24話 本筋、邂逅
前回のあらすじ
ある日森の中、勇者さんに出会った。
「やだよ。寝言は寝て言え」
「手厳しいですね‥.‥.」
勇者とかふざけたことを言うからだ。
だれが好き好んで魔王討伐なんてするか。
‥.‥.つーか、勇者かぁ。半月前に王都を出たって聞いたけど、こんな所にいたのか。
確か修行の旅で人界を回ってるんだったか?
「シーザーだっけ?あんたほんとに勇者なの?」
「あ、はい。俺が勇者のシーザーです。この二人は俺の仲間で、クレリックのティアラと、ランサーのアーシアです」
「ティアラです。助けて頂き、ありがとうございます」
「アーシアよ。さっきはシーザーが失礼したわね」
勇者に続き、女二人も挨拶をしてくる。
ランサーの方は‥.‥.耳が尖ってるな。エルフか?
いや、魔力の流れがセレスとは違う‥.‥.ってことは、ハーフエルフか?
迫害種族が仲間とは、いかにも理由ありだな。
そんでもう一人は、潜在魔力が桁違いだ。明らかに人間じゃない。
どうやら勇者様は、主人公らしく厄介者を引き連れて冒険しているようだ。
そんな面倒なパーティーに入れと?ないない、あり得ない。
私の平穏を守るためにも、この誘いは断るしかない。
「それで、あなたは?見たところ冒険者のようですが‥.‥.」
「ん?あー、そうだけど。この森にはクエストで来てね。たまたまあんた達を見つけて、危なそうだったから助けたってわけ。はい、説明終わり。あんた達も魔王討伐、頑張ってねー」
早口で言い終わり、手を振って帰る旨を伝える。
この三人は常識がありそうだし、無理に引き込もうとはしないだろう。
私が協力する気が無いのが分かり、勇者一行は沈んだ顔をする。
やめろよー、女の子にそんな顔させたくないんだけど。
「あのっ‥.‥.!せめて名前だけでも‥.‥. 」
「勇者様に名乗れるような者でもないんでね。それじゃあ、失礼するよ」
隠密を使い、颯爽とその場から消える。
勇者と会うなんて予想もしなかったが、接触は最低限にできたと思う。
‥.‥.つーか、別に助けなくても勇者補正でどうにかなったんじゃなかろうか‥.‥.。
*****
魔王討伐、頑張って
あの人はそう言い、俺達の前から姿を消した。
多分隠密スキルなんだろうが、一瞬で見えなくなるなんて‥.‥.。
「何者だったんだろう、あの人‥.‥.。

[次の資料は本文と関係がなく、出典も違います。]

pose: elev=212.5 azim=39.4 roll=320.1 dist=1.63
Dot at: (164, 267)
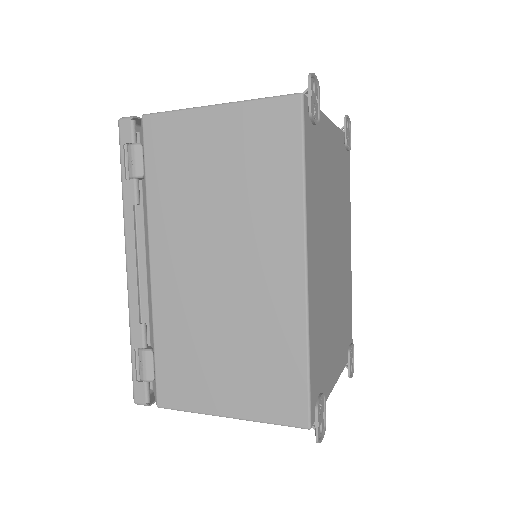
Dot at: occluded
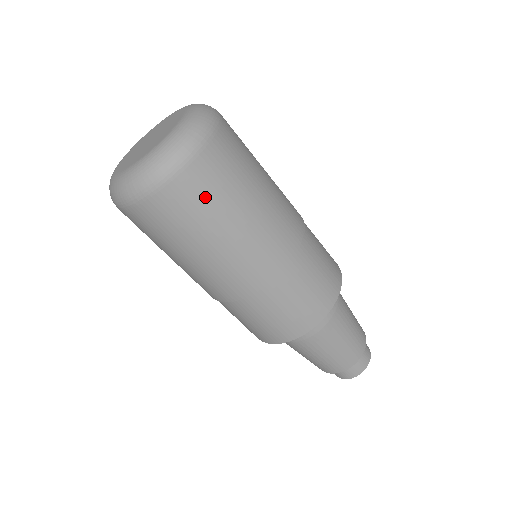
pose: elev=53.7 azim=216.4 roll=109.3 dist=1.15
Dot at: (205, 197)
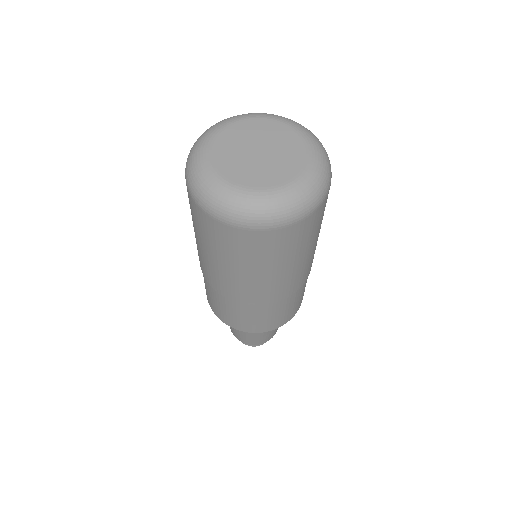
Dot at: (291, 244)
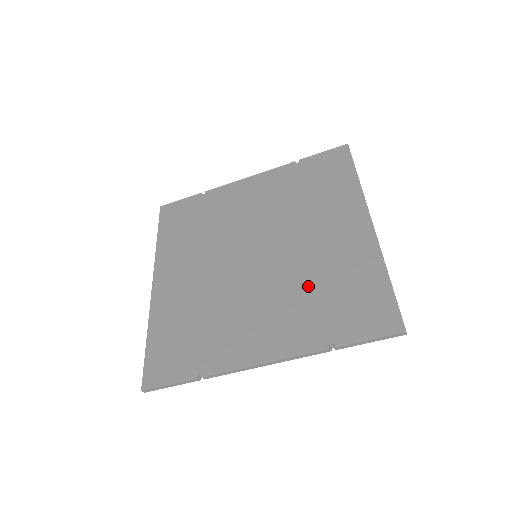
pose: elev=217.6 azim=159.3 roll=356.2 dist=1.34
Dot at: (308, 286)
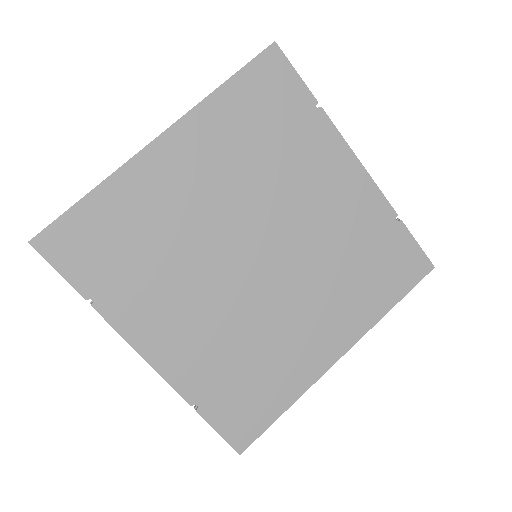
Dot at: (245, 344)
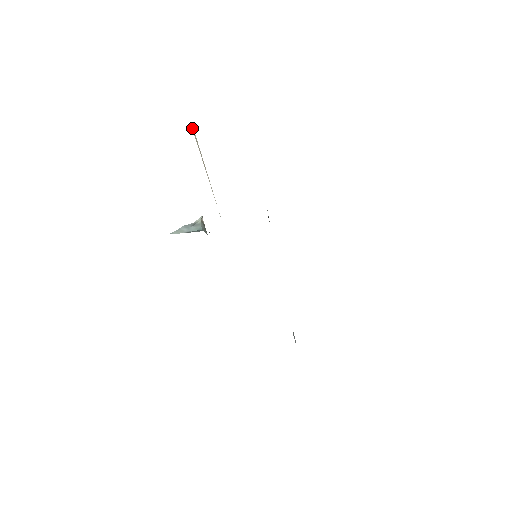
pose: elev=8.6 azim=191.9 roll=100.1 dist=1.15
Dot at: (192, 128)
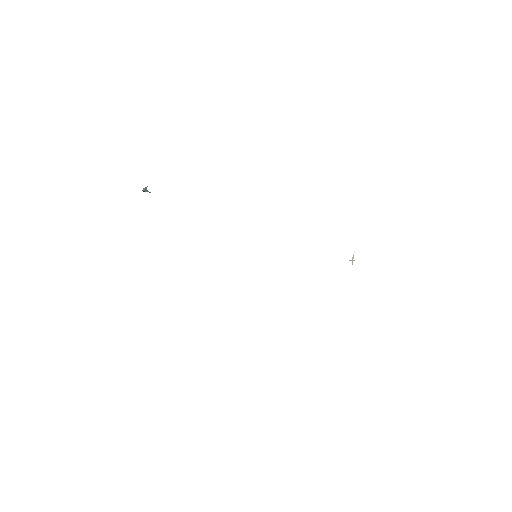
Dot at: occluded
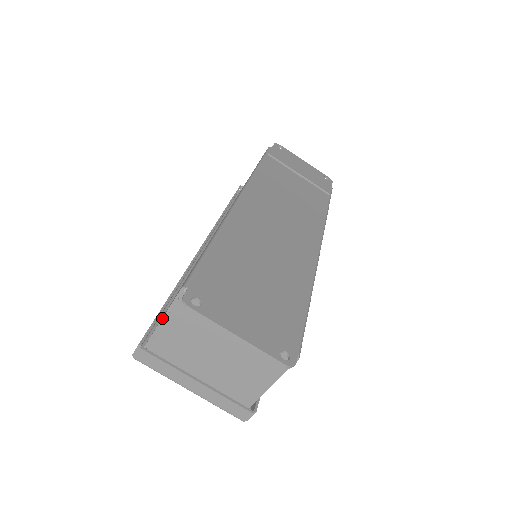
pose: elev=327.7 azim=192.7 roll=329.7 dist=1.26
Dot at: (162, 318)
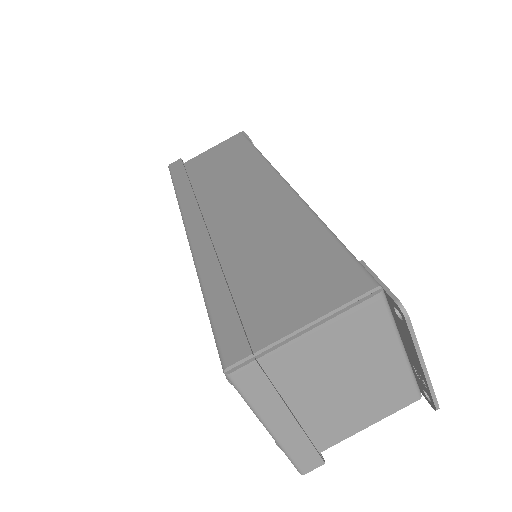
Dot at: (313, 321)
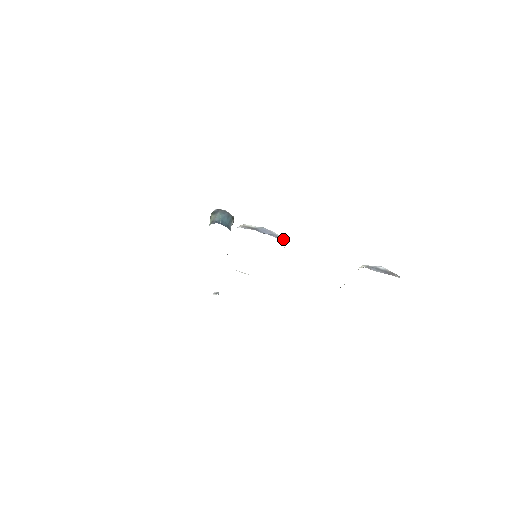
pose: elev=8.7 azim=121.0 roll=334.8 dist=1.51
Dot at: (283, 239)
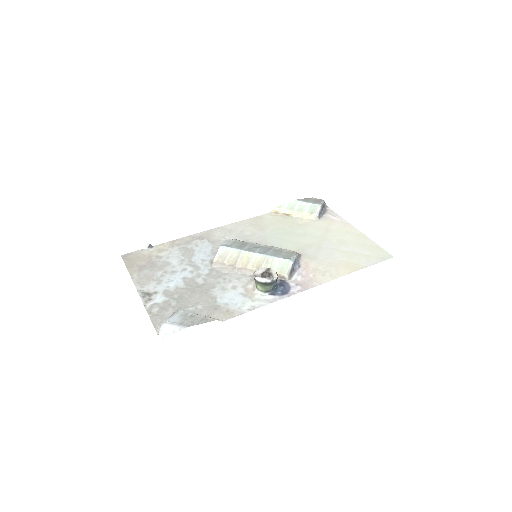
Dot at: (300, 256)
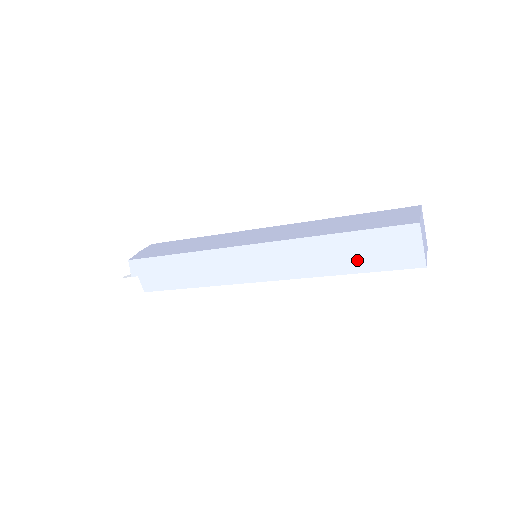
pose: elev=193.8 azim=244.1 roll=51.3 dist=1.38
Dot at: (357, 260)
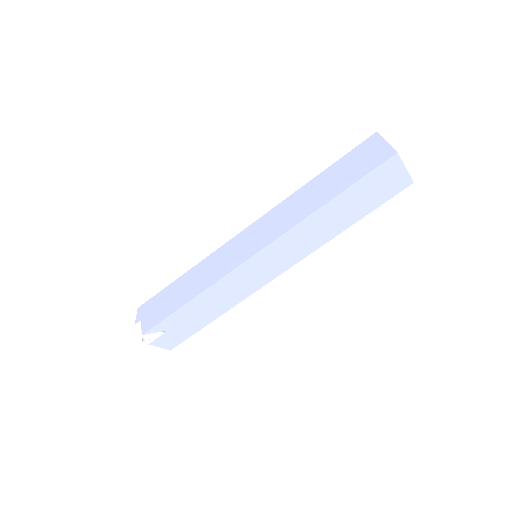
Dot at: (337, 184)
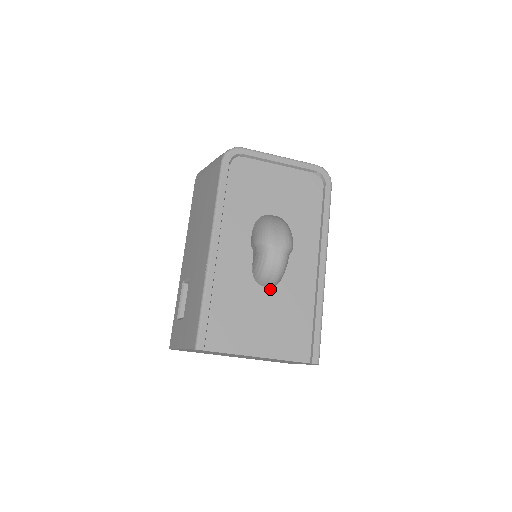
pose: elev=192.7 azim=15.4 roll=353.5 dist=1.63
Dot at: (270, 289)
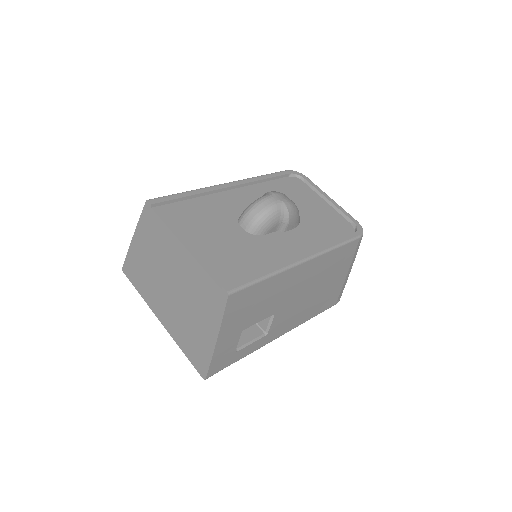
Dot at: (244, 231)
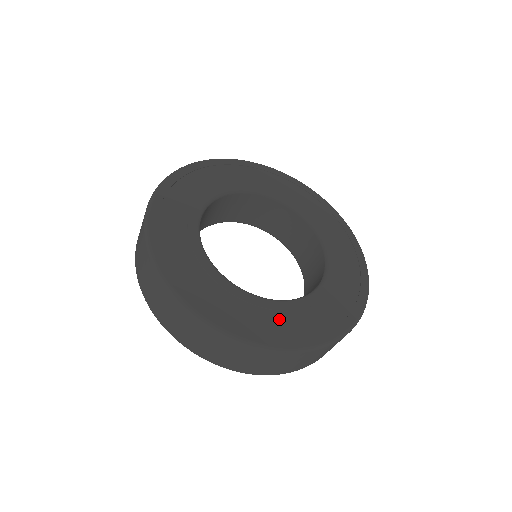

B級って言ってたけど、私達より強かったよね‥.‥.」
ティアラも、実力差を実感している。
「そうね‥.‥.あの蠍を苦もなく倒しちゃうなんて、余程の強者よ。仲間に出来なかったのが残念だわ」
「そう言うなよアーシア。無理矢理付き合わせるわけにもいかないんだしさ」
今までも魔王討伐の仲間を募ったことはあるが、皆断られた。
危険なことだし、こちらも無理強いはできない。
「さ、早く次の町に行こうぜ。ここも安全だとは限らないしな」
俺達は、力を付けなきゃいけない。
人々のためにも、必ず魔王を討つんだ。
クレリックは、下級回復職です。
後にプリーストになることができます。